**Work to be completed**:
Rewrite these lines with "locality" swapped for "site" everywhere it occurs, leaving everything else untouched.

[Collection entries]

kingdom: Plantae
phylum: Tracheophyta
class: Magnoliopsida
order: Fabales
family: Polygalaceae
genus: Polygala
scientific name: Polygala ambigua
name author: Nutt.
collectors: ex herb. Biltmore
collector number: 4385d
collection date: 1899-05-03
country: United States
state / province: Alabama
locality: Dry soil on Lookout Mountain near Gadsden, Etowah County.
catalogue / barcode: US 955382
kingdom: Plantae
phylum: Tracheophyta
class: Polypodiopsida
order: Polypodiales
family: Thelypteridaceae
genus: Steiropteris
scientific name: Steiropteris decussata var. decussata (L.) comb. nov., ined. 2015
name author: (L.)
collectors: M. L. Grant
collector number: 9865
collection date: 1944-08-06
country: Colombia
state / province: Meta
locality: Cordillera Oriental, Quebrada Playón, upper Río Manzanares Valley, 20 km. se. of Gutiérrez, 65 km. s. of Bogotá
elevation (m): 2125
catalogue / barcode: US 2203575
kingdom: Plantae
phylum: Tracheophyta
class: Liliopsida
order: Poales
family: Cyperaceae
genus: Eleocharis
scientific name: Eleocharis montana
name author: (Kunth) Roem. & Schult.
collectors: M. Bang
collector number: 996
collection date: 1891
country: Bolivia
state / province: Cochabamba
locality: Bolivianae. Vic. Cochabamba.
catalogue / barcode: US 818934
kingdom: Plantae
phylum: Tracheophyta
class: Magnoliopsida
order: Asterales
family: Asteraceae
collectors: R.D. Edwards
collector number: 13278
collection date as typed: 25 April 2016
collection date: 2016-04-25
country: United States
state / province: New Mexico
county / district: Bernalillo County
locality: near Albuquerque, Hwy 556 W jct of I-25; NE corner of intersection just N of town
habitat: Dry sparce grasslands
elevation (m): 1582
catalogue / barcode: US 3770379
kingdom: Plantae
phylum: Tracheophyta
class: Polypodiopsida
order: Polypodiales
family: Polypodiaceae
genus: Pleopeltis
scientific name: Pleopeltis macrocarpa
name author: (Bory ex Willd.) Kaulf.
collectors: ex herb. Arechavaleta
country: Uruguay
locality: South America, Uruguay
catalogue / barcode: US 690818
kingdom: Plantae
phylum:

**Correct result**:
kingdom: Plantae
phylum: Tracheophyta
class: Magnoliopsida
order: Fabales
family: Polygalaceae
genus: Polygala
scientific name: Polygala ambigua
name author: Nutt.
collectors: ex herb. Biltmore
collector number: 4385d
collection date: 1899-05-03
country: United States
state / province: Alabama
site: Dry soil on Lookout Mountain near Gadsden, Etowah County.
catalogue / barcode: US 955382
kingdom: Plantae
phylum: Tracheophyta
class: Polypodiopsida
order: Polypodiales
family: Thelypteridaceae
genus: Steiropteris
scientific name: Steiropteris decussata var. decussata (L.) comb. nov., ined. 2015
name author: (L.)
collectors: M. L. Grant
collector number: 9865
collection date: 1944-08-06
country: Colombia
state / province: Meta
site: Cordillera Oriental, Quebrada Playón, upper Río Manzanares Valley, 20 km. se. of Gutiérrez, 65 km. s. of Bogotá
elevation (m): 2125
catalogue / barcode: US 2203575
kingdom: Plantae
phylum: Tracheophyta
class: Liliopsida
order: Poales
family: Cyperaceae
genus: Eleocharis
scientific name: Eleocharis montana
name author: (Kunth) Roem. & Schult.
collectors: M. Bang
collector number: 996
collection date: 1891
country: Bolivia
state / province: Cochabamba
site: Bolivianae. Vic. Cochabamba.
catalogue / barcode: US 818934
kingdom: Plantae
phylum: Tracheophyta
class: Magnoliopsida
order: Asterales
family: Asteraceae
collectors: R.D. Edwards
collector number: 13278
collection date as typed: 25 April 2016
collection date: 2016-04-25
country: United States
state / province: New Mexico
county / district: Bernalillo County
site: near Albuquerque, Hwy 556 W jct of I-25; NE corner of intersection just N of town
habitat: Dry sparce grasslands
elevation (m): 1582
catalogue / barcode: US 3770379
kingdom: Plantae
phylum: Tracheophyta
class: Polypodiopsida
order: Polypodiales
family: Polypodiaceae
genus: Pleopeltis
scientific name: Pleopeltis macrocarpa
name author: (Bory ex Willd.) Kaulf.
collectors: ex herb. Arechavaleta
country: Uruguay
site: South America, Uruguay
catalogue / barcode: US 690818
kingdom: Plantae
phylum:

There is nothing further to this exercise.